▶ _TASK_:
Reproduce the text of every entry below line by line, preserving each character, line break, and script without any change.

Page-level text extractions
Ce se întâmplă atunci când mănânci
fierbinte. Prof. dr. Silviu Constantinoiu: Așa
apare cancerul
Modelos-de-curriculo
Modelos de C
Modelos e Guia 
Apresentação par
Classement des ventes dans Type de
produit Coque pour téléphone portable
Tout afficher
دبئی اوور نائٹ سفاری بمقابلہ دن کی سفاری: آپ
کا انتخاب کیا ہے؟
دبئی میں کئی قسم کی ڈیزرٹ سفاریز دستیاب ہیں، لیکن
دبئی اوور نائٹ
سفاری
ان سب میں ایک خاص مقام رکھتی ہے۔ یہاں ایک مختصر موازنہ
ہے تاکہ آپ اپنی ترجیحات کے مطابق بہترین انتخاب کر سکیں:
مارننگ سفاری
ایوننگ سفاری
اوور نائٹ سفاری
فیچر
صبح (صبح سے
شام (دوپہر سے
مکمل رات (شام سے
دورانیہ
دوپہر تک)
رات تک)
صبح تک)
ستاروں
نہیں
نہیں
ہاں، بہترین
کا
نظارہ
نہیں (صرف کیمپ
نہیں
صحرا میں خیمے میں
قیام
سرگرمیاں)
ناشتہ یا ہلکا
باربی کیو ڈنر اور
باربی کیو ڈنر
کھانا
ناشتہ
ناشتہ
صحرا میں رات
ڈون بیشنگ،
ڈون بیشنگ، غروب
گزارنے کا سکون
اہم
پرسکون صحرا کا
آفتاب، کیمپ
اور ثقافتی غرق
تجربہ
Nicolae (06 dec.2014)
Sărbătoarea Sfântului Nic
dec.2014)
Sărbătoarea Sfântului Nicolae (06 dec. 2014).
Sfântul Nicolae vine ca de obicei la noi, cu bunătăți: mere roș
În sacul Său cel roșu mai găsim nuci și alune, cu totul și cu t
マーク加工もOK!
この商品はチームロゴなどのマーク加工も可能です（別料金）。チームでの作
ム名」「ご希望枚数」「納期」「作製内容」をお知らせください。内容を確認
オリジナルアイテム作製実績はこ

▶ _WRITTEN REPLY_:
Ce se întâmplă atunci când mănânci
fierbinte. Prof. dr. Silviu Constantinoiu: Așa
apare cancerul
Modelos-de-curriculo
Modelos de C
Modelos e Guia 
Apresentação par
Classement des ventes dans Type de
produit Coque pour téléphone portable
Tout afficher
دبئی اوور نائٹ سفاری بمقابلہ دن کی سفاری: آپ
کا انتخاب کیا ہے؟
دبئی میں کئی قسم کی ڈیزرٹ سفاریز دستیاب ہیں، لیکن
دبئی اوور نائٹ
سفاری
ان سب میں ایک خاص مقام رکھتی ہے۔ یہاں ایک مختصر موازنہ
ہے تاکہ آپ اپنی ترجیحات کے مطابق بہترین انتخاب کر سکیں:
مارننگ سفاری
ایوننگ سفاری
اوور نائٹ سفاری
فیچر
صبح (صبح سے
شام (دوپہر سے
مکمل رات (شام سے
دورانیہ
دوپہر تک)
رات تک)
صبح تک)
ستاروں
نہیں
نہیں
ہاں، بہترین
کا
نظارہ
نہیں (صرف کیمپ
نہیں
صحرا میں خیمے میں
قیام
سرگرمیاں)
ناشتہ یا ہلکا
باربی کیو ڈنر اور
باربی کیو ڈنر
کھانا
ناشتہ
ناشتہ
صحرا میں رات
ڈون بیشنگ،
ڈون بیشنگ، غروب
گزارنے کا سکون
اہم
پرسکون صحرا کا
آفتاب، کیمپ
اور ثقافتی غرق
تجربہ
Nicolae (06 dec.2014)
Sărbătoarea Sfântului Nic
dec.2014)
Sărbătoarea Sfântului Nicolae (06 dec. 2014).
Sfântul Nicolae vine ca de obicei la noi, cu bunătăți: mere roș
În sacul Său cel roșu mai găsim nuci și alune, cu totul și cu t
マーク加工もOK!
この商品はチームロゴなどのマーク加工も可能です（別料金）。チームでの作
ム名」「ご希望枚数」「納期」「作製内容」をお知らせください。内容を確認
オリジナルアイテム作製実績はこ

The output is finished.